La colombe de l’arche
Sur de funèbres eaux la colombe envoyée,
Cherchait, pour reposer, un bois aux dômes verts,
Le demandait en vain à la terre noyée,
Et d’un vol attristé rasait les flots déserts.
Il faut à la colombe frêle
De l’air, un champ d’azur, la source aux bords étroits,
Puis une colombe comme elle
Pour errer dans la paix des bois.
Mais le monde est rempli de deuil et de menace :
Haut, cherchant du regard, l’oiseau s’est élevé,
Et son œil a sans fruit interrogé l’espace,
Et son regard n’a rien trouvé.
L’eau morne envahit tout et couvre les monts mêmes ;
Rien de vivant n’a surnagé ;
Partout de noirs débris et des cadavres blêmes :
Le Tout-Puissant est trop vengé.
La colombe a repris vers la prison de l’arche
Son vol découragé : que ce monde est amer !

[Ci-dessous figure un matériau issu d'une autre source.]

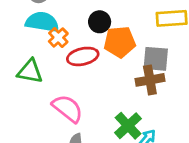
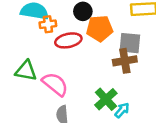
orange cross: (58, 37) -> (48, 24), turned 35
green triangle: (30, 71) -> (26, 71), moved

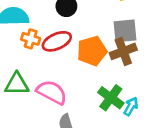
orange cross: (48, 24) -> (31, 39), moved, turned 35
orange pentagon: (100, 28) -> (92, 51), moved

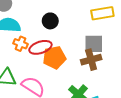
orange pentagon: (92, 51) -> (54, 57), moved

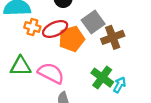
gray square: (94, 44) -> (93, 22), moved, turned -30

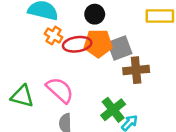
orange pentagon: (72, 39) -> (98, 43), moved
green triangle: (21, 66) -> (22, 96), moved

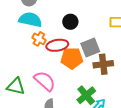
orange pentagon: (98, 43) -> (72, 58), moved

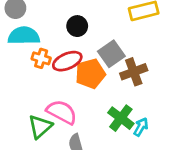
green triangle: (16, 86) -> (40, 127), moved, turned -42

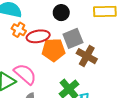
black circle: (77, 26) -> (61, 13), moved
brown cross: (134, 72) -> (87, 56), turned 36

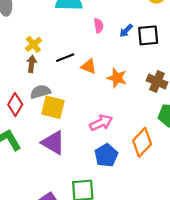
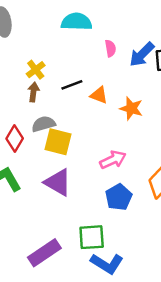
blue arrow: (126, 31) -> (142, 54), size x1.6

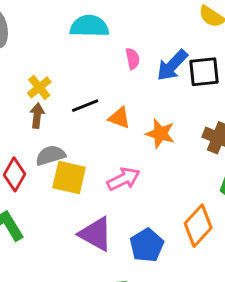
pink arrow: (113, 160) -> (123, 179), moved
purple triangle: (58, 182) -> (96, 234), moved

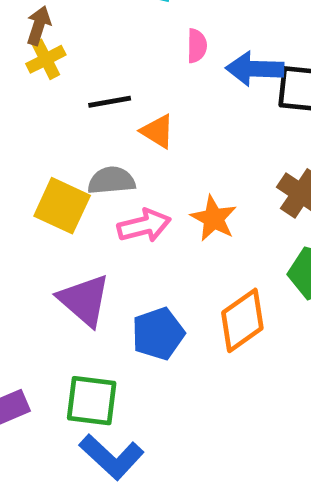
blue arrow: (172, 65) -> (255, 69), turned 36
brown arrow: (37, 116) -> (39, 26), moved
orange star: (160, 134) -> (214, 218), moved
gray semicircle: (50, 155) -> (111, 181), moved

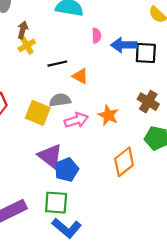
blue pentagon: (158, 334) -> (67, 170), moved

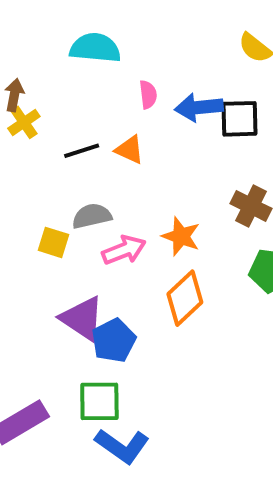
orange triangle: (80, 76) -> (130, 150), moved
yellow square: (38, 113) -> (53, 242), size x0.7
orange diamond: (124, 162) -> (185, 298), moved

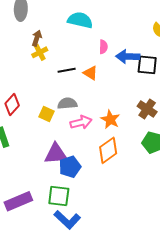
purple triangle: (82, 319) -> (56, 154), turned -45

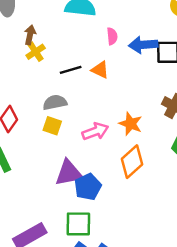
gray semicircle: (67, 103) -> (55, 102), moved

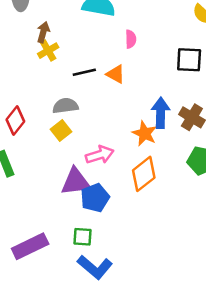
blue arrow: (143, 45) -> (161, 113), moved, turned 92
yellow square: (52, 126) -> (61, 131), turned 30
pink arrow: (95, 131) -> (100, 155), moved
green square: (78, 224) -> (82, 237), size x0.7

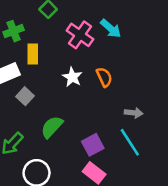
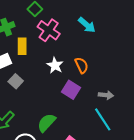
pink cross: (80, 35) -> (49, 30), moved
green semicircle: (52, 127) -> (47, 123), moved
purple square: (93, 145) -> (71, 90), moved, turned -30

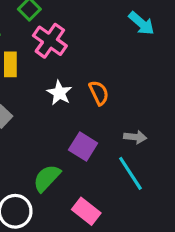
cyan arrow: (87, 25) -> (141, 23), moved
purple square: (71, 90) -> (83, 147), moved

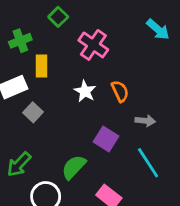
pink cross: (50, 41) -> (93, 45), moved
gray arrow: (135, 137) -> (145, 121), moved

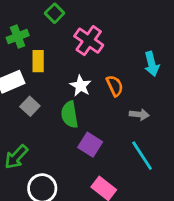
cyan arrow: (158, 29) -> (152, 64), moved, turned 35
purple square: (106, 139) -> (90, 145), moved
green semicircle: (74, 167) -> (70, 114), moved, turned -52

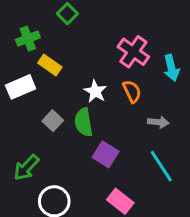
pink cross: (89, 41) -> (133, 52), moved
yellow rectangle: (38, 61) -> (50, 65), turned -55
gray square: (30, 106) -> (53, 121), moved

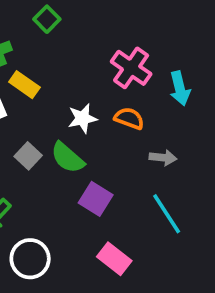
white star: (95, 91) -> (82, 118), turned 30
orange semicircle: (132, 91) -> (129, 118), turned -45
green semicircle: (84, 122) -> (67, 158), turned -40

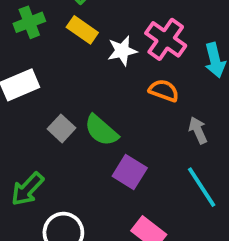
yellow rectangle: (24, 85) -> (82, 30), moved
white star: (82, 118) -> (122, 51), moved
gray arrow: (163, 158) -> (198, 130), turned -120

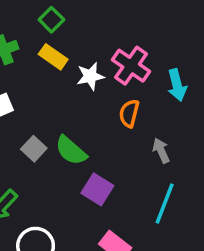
orange semicircle: (164, 91) -> (129, 113), turned -96
cyan line: (202, 187) -> (165, 204), turned 54

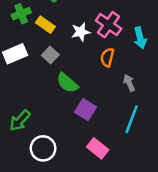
yellow rectangle: (53, 57) -> (45, 25), moved
gray square: (34, 149) -> (50, 55), moved

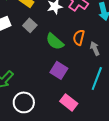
orange semicircle: (107, 57) -> (79, 37), moved
green semicircle: (67, 83) -> (55, 41), moved

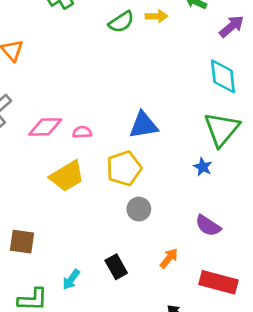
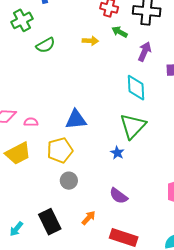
green semicircle: (121, 22) -> (46, 45), moved
purple arrow: (232, 26) -> (145, 52), turned -30
black rectangle: (116, 267) -> (50, 222), size x1.4

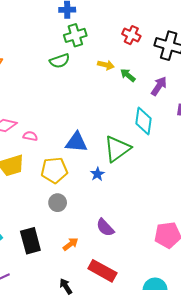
green cross: (22, 20) -> (75, 35), moved
green arrow: (120, 32) -> (128, 75), moved
green triangle: (133, 126) -> (117, 149), moved
blue star: (117, 153) -> (97, 174), moved

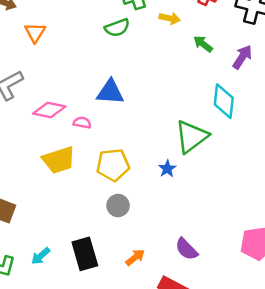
yellow arrow: (106, 65) -> (170, 18), moved
blue triangle: (76, 142) -> (110, 92), moved
purple semicircle: (105, 228) -> (186, 249), moved

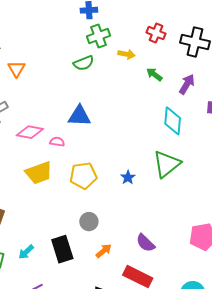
green triangle: (191, 137) -> (167, 164), moved
gray circle: (118, 206) -> (89, 222), moved

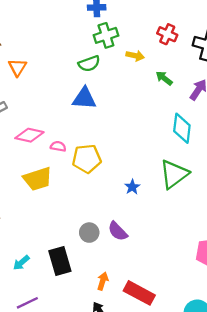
blue triangle: (79, 116) -> (84, 98), moved
yellow pentagon: (83, 176) -> (87, 159), moved
purple semicircle: (145, 243) -> (118, 231), moved
orange arrow: (104, 251) -> (103, 281), moved, turned -35

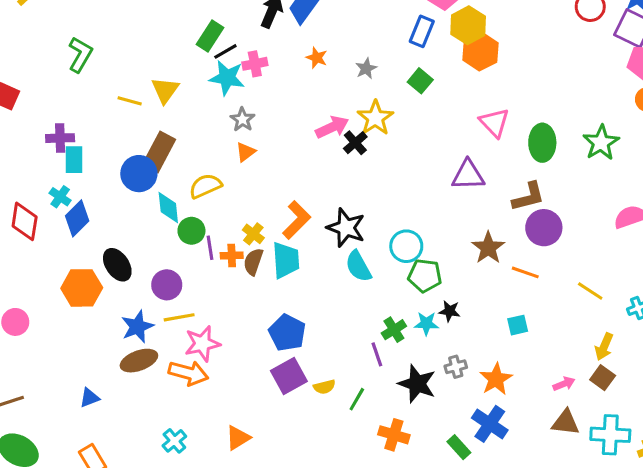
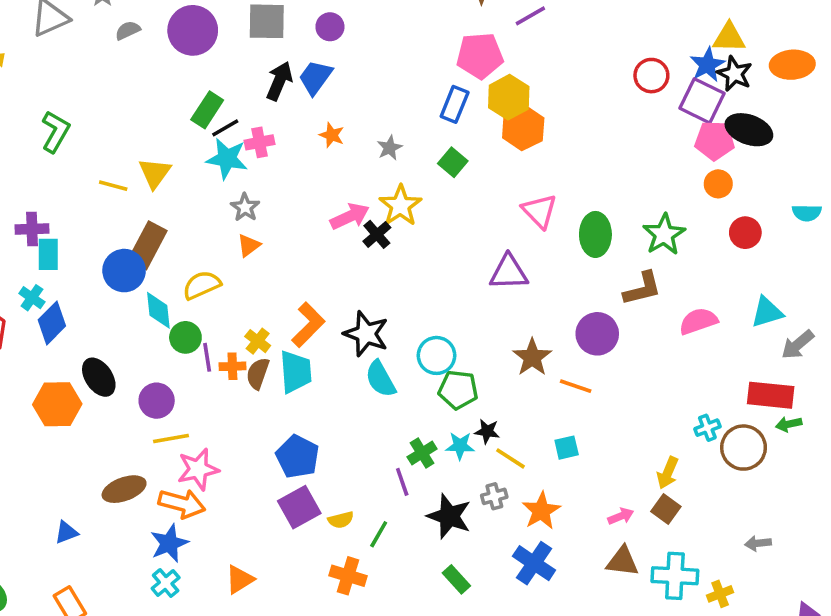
brown L-shape: (528, 197) -> (642, 289), moved
yellow line: (590, 291) -> (511, 458), moved
blue star: (137, 327) -> (169, 543), moved
orange cross: (394, 435) -> (348, 576), moved
green rectangle: (459, 447) -> (456, 579), moved

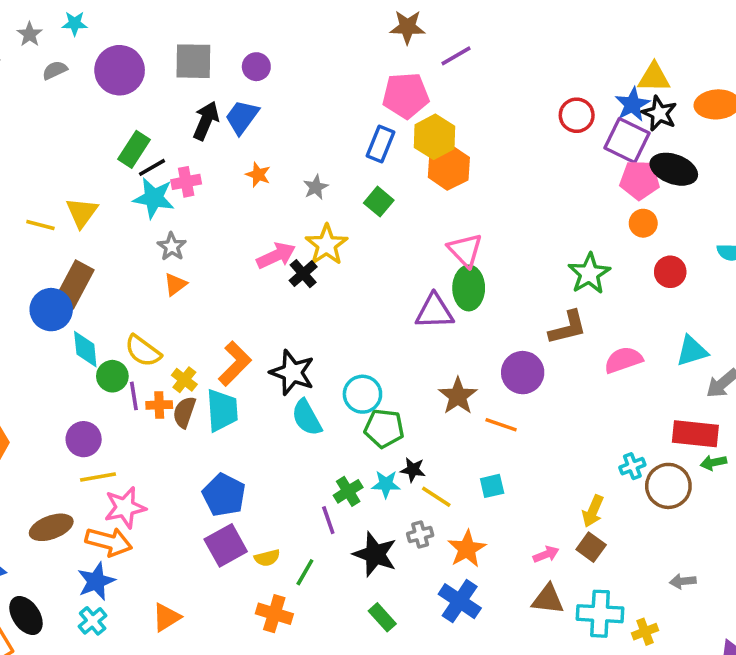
green ellipse: (595, 234) -> (469, 288), moved
yellow semicircle: (202, 285) -> (143, 351), moved, turned -120
black ellipse: (99, 377) -> (26, 615), moved

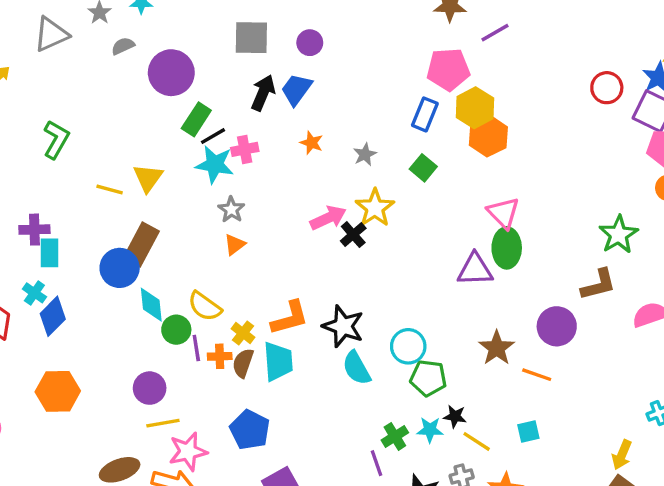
purple circle: (120, 70) -> (171, 73), moved
orange L-shape: (235, 364) -> (290, 318), turned 30
blue pentagon: (224, 495) -> (250, 430), moved

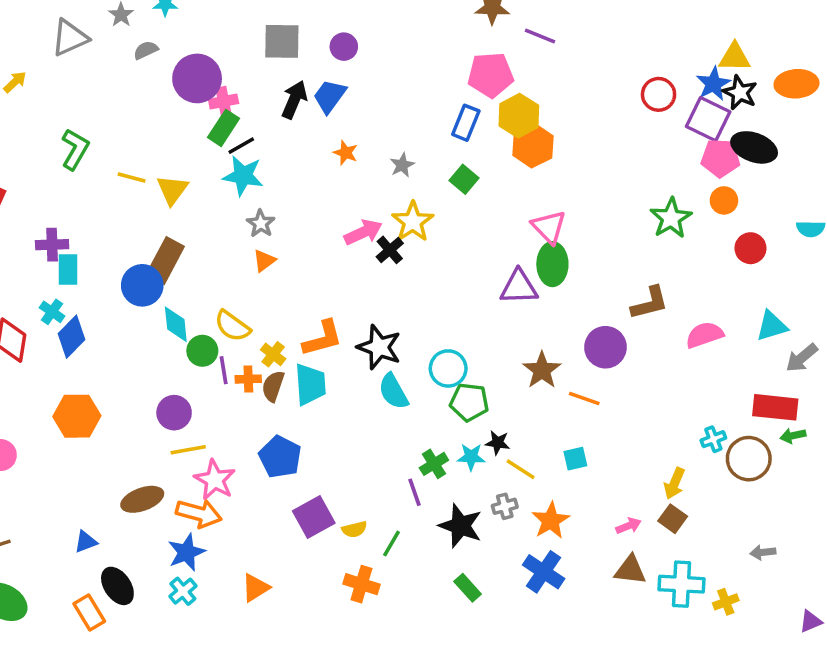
purple line: (495, 33) -> (540, 36), turned 52
pink cross: (245, 149) -> (224, 101), moved
yellow line: (110, 189) -> (132, 177), moved
green star: (618, 235) -> (671, 218), moved
pink star: (188, 451) -> (215, 480), turned -30

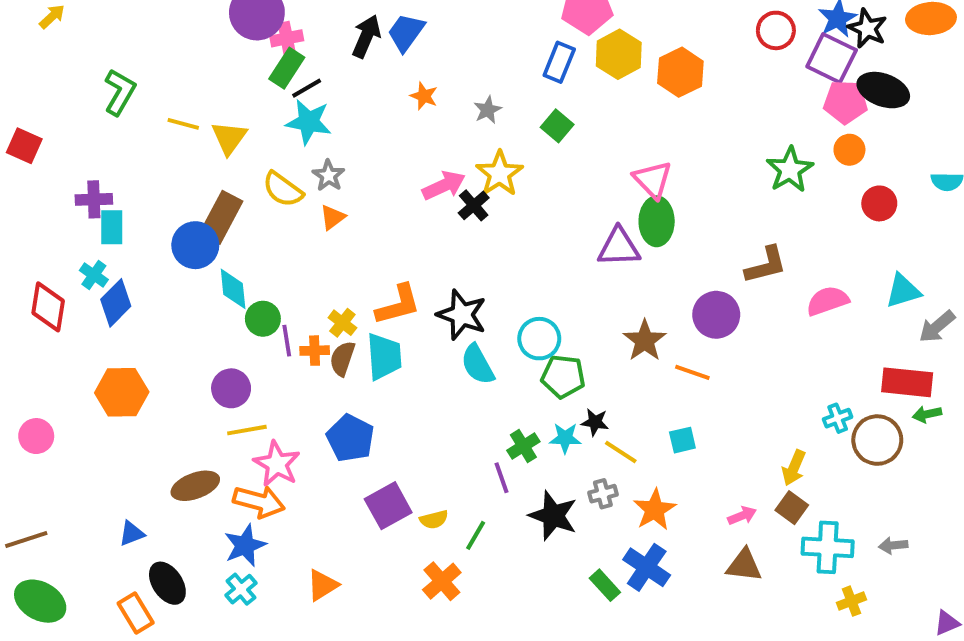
orange hexagon: (533, 146) -> (680, 72), moved
yellow semicircle: (232, 326) -> (283, 189), moved
orange cross: (361, 584) -> (442, 581), turned 32
cyan cross: (682, 584) -> (828, 547), moved
green rectangle: (468, 588) -> (605, 585), moved

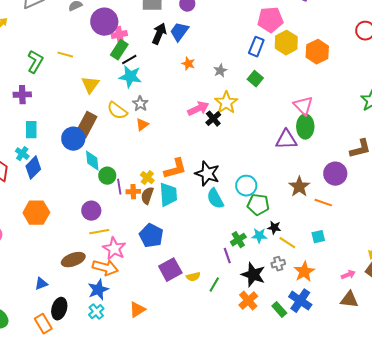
yellow line: (183, 124) -> (65, 55), moved
purple cross: (94, 199) -> (22, 95), moved
orange cross: (442, 581) -> (248, 301), moved
black ellipse: (167, 583) -> (59, 309), turned 50

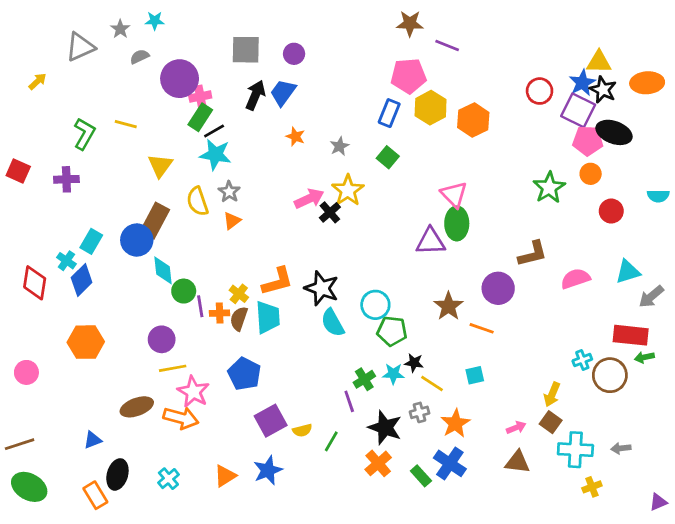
yellow semicircle: (117, 111) -> (197, 201), turned 35
cyan rectangle: (31, 130) -> (91, 241), moved, turned 30
blue star: (98, 290) -> (268, 470), moved

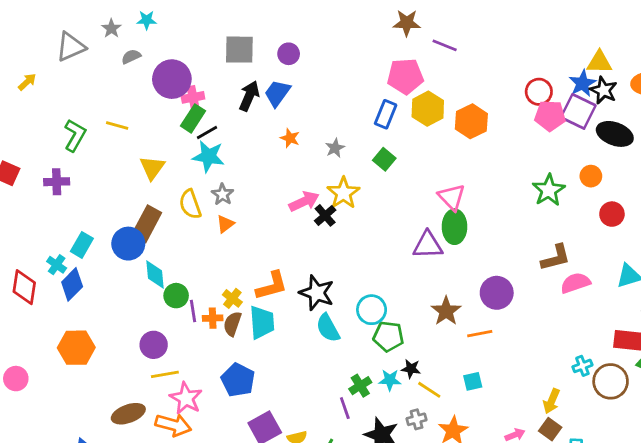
pink pentagon: (588, 141) -> (550, 116), moved
brown L-shape: (533, 254) -> (556, 258), moved
orange line: (482, 328) -> (480, 334), turned -30

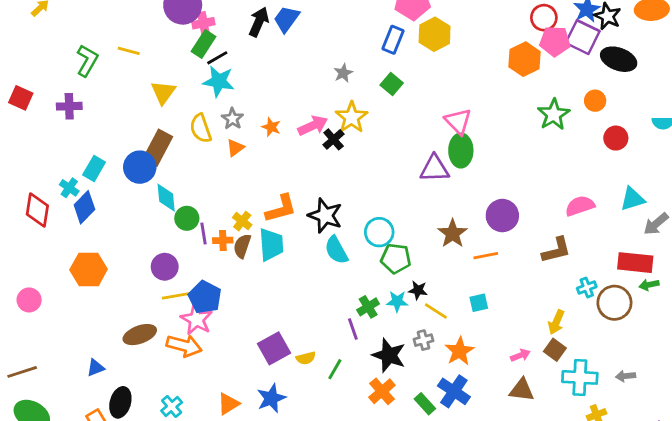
orange hexagon: (471, 121) -> (525, 59), moved
orange star: (290, 138) -> (271, 127), moved
brown L-shape: (556, 258) -> (556, 250), moved
blue pentagon: (238, 380) -> (205, 297), moved

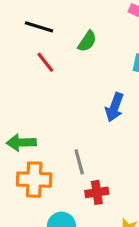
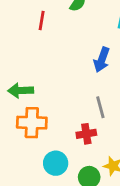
red line: (45, 62) -> (42, 21), turned 48
gray line: (79, 162) -> (100, 107), moved

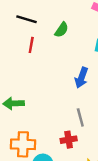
orange cross: (32, 123) -> (23, 144), moved

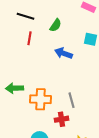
blue arrow: (81, 78) -> (64, 53), moved, turned 90
orange cross: (23, 144) -> (40, 99), moved

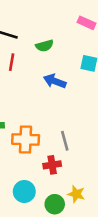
green semicircle: (56, 25) -> (45, 46), turned 40

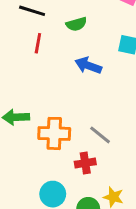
gray line: (65, 141) -> (100, 135), turned -36

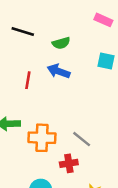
red line: (38, 43) -> (28, 80), moved
blue arrow: (88, 65) -> (59, 71), moved

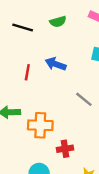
green semicircle: (61, 43) -> (58, 22), moved
gray line: (82, 139) -> (84, 99), moved

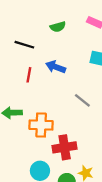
black line: (23, 28) -> (24, 45), moved
red cross: (65, 149) -> (65, 147), size x1.5

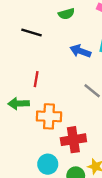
blue arrow: (56, 67) -> (80, 51), moved
red line: (29, 75) -> (36, 79), moved

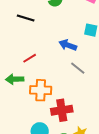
blue arrow: (80, 51) -> (68, 45), moved
red line: (36, 79) -> (30, 58), turned 48

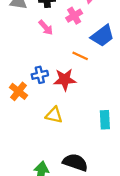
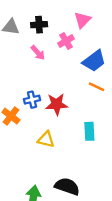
orange line: (80, 56) -> (96, 87), moved
cyan rectangle: (105, 120) -> (89, 131), moved

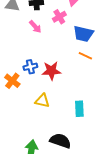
blue trapezoid: (94, 61) -> (83, 34), turned 50
cyan rectangle: (89, 131) -> (79, 109), moved

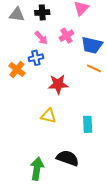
pink cross: (59, 17) -> (66, 36), moved
blue cross: (30, 67) -> (36, 58), moved
orange cross: (12, 81) -> (17, 69), moved

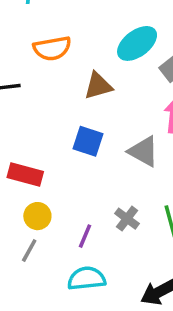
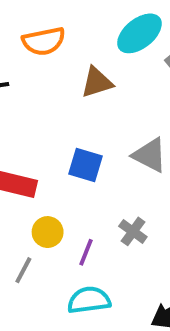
blue square: (88, 141) -> (86, 165), moved
yellow circle: (37, 216) -> (48, 232), moved

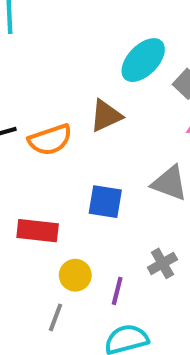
orange semicircle: (44, 41) -> (50, 140), moved
gray cross: (133, 231) -> (162, 263), turned 32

Et, triste, auprès du patriarche,
Elle songe à l’horrible mer.
Ainsi, d’un bel espoir charmées,
Couraient vers un ciel bleu, qu’amour leur faisait voir,
Des vierges dignes d’être aimées ;
Le monde a trompé leur espoir.
Elles méditent en silence.
Dans des jours apaisés, de vieux évènements :
La fragilité des serments,
Les mensonges de l’espérance.
F. LONGUECAND, Cigale.
Paru dans La France littéraire, artistique, scientifique en 1860.